Je reprends mon email après deux jours de repos (bien remplis de travail). Et je suis très content que je ne pouvais pas finir l'autre jour et que je n'ai pas encore envoyé l'email. Parce que pendant ces deux jours j'ai compris ce que je n'ai pas compris pendant quatre ans auparavant. Ton poème est beau et parfait. Et quant au 'message': Il n'y en a pas. Un poème avec un message n'est pas un poème. Et quant au contenu: Tout est là. Merci beaucoup! Je n'avais pas tout vu. Je me suis arrêté où j'ai cru que tu t'étais arrêté. Seulement en t'écrivant, L'Albatros m'a fait voir mon orgueil et mon hypocrisie à moi (Ne reproche-t-on pas toujours aux autres ce que l'on se cache le plus en soi-même? (Danke, Sigmund !)).

=== DESCRIPTION DU PROBLÈME ===
Reprenez le courriel ci-dessus consacré à un poème et poursuivez-le à partir de sa dernière phrase.

=== EXTRAITS DE DONNÉES ===
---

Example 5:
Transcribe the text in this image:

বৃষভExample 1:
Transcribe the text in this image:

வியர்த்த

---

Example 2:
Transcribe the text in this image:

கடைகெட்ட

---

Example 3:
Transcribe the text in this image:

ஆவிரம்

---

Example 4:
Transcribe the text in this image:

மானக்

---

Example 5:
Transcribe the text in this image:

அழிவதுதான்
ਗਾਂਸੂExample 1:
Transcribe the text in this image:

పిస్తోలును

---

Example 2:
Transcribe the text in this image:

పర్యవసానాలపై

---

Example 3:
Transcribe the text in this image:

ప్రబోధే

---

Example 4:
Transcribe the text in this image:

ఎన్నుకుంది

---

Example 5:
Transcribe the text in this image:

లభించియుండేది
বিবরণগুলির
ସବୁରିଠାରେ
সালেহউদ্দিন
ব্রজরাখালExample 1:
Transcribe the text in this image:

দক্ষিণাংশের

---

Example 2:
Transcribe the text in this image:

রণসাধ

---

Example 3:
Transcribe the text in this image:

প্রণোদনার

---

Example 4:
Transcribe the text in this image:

=== RÉSULTAT DE LA TÂCHE ===
Oui, le poète est orgueilleux. Mais il en a le droit! Non pas parce que c'est justifié mais parce qu'il n'a pas à se justifier. Puisqu'il est un homme (et c'est toi qui le dit). Et l'homme n'est pas parfait (au moins pas selon la notion courante). Il a le droit d'avoir des 'fautes', comme tous les autres "hommes d'équipage". Et si le poète est divin, il est homme aussi. L'homme en soi est divin en fin de compte.
Le paradoxe dans ton œuvre n'en est pas un. Tu en étais conscient? Si tu ne l'étais pas au moment de l'écriture, tu l'es sûrement devenu après.
En plus: Le poète est orgueilleux obligatoirement, au moins celui qui écrit. Pourquoi sinon, croirait-il pouvoir améliorer le blanc parfait avec des mots? Écrire, c'est agir? Peut-être.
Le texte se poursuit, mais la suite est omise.